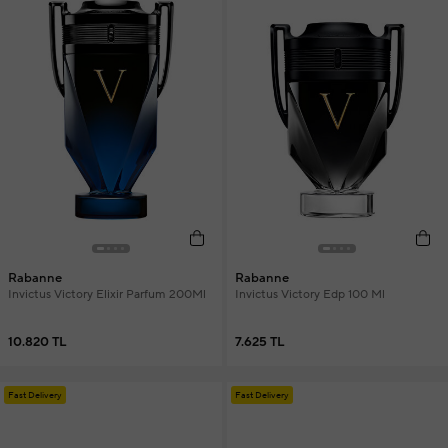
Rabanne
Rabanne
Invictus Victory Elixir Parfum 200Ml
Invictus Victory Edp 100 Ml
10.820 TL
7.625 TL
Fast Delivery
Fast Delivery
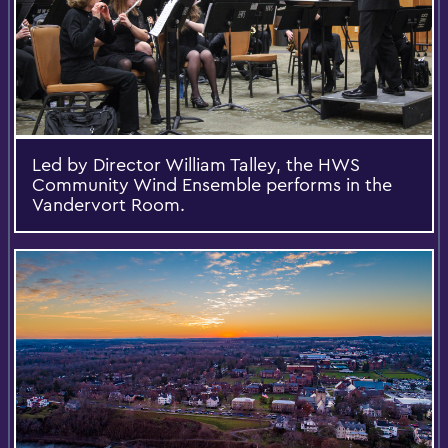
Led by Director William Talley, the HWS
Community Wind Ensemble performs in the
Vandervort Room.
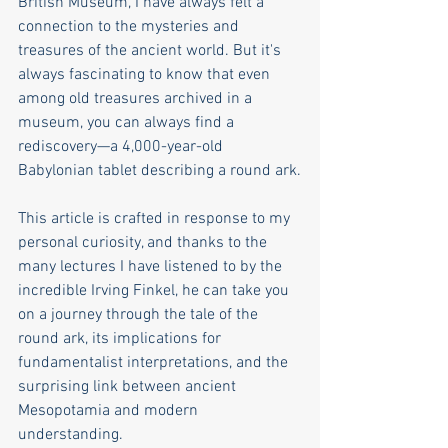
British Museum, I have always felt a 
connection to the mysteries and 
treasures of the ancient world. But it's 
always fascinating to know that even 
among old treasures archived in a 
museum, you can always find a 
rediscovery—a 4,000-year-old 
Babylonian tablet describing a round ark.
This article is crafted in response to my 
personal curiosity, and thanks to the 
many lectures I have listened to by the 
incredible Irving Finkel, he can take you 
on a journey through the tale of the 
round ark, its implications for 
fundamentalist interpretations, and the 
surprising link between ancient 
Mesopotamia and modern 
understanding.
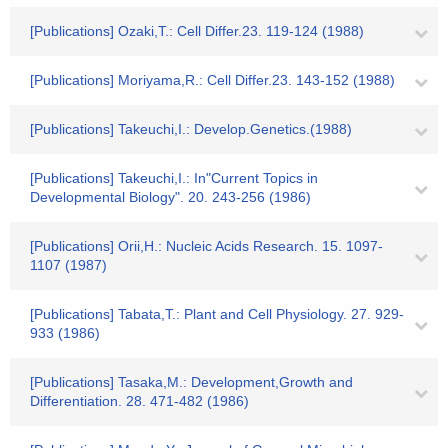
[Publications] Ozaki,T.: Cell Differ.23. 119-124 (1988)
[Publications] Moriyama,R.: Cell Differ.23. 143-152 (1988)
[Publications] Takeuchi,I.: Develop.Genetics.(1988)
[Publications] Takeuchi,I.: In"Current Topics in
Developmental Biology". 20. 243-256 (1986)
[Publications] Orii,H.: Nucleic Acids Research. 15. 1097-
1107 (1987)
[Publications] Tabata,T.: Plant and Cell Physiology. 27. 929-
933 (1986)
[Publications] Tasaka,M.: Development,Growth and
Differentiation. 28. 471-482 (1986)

#####

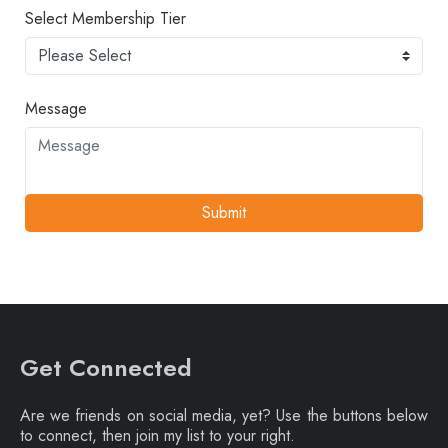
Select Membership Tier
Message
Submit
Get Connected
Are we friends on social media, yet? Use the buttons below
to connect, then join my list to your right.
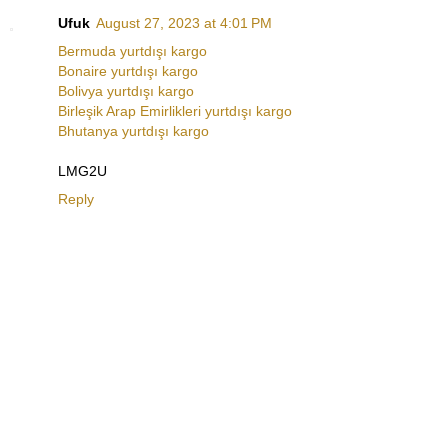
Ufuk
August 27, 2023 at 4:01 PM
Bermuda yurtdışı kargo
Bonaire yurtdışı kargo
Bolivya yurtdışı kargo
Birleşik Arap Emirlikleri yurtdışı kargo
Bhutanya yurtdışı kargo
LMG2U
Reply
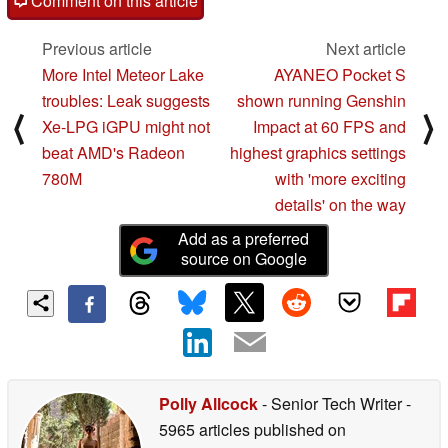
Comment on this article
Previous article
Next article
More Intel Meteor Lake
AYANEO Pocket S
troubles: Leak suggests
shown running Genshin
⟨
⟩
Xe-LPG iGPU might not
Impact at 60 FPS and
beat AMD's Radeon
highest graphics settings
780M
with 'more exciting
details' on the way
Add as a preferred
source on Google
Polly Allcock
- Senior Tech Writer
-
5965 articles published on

#####

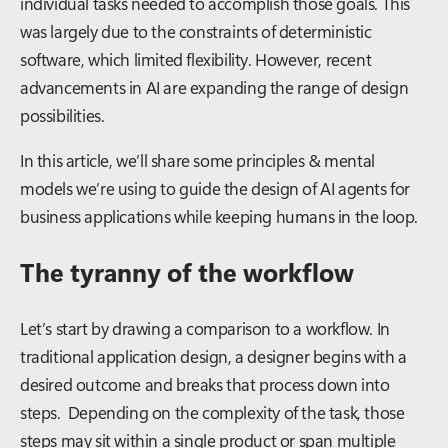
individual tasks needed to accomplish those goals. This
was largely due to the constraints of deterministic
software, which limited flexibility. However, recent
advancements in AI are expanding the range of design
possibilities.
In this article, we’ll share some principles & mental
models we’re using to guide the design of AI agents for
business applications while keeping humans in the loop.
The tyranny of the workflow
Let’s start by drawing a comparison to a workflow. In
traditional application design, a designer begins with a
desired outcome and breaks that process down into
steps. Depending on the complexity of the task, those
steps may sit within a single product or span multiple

#####

▸ **WHAT THE EXERCISE ASKS**: Starting at the line with "software, which limited" and ending at the line with "desired outcome and", print each line of the listing above exactly, with no other lines.

▸ **WRITTEN ANSWER**:
software, which limited flexibility. However, recent
advancements in AI are expanding the range of design
possibilities.
In this article, we’ll share some principles & mental
models we’re using to guide the design of AI agents for
business applications while keeping humans in the loop.
The tyranny of the workflow
Let’s start by drawing a comparison to a workflow. In
traditional application design, a designer begins with a
desired outcome and breaks that process down into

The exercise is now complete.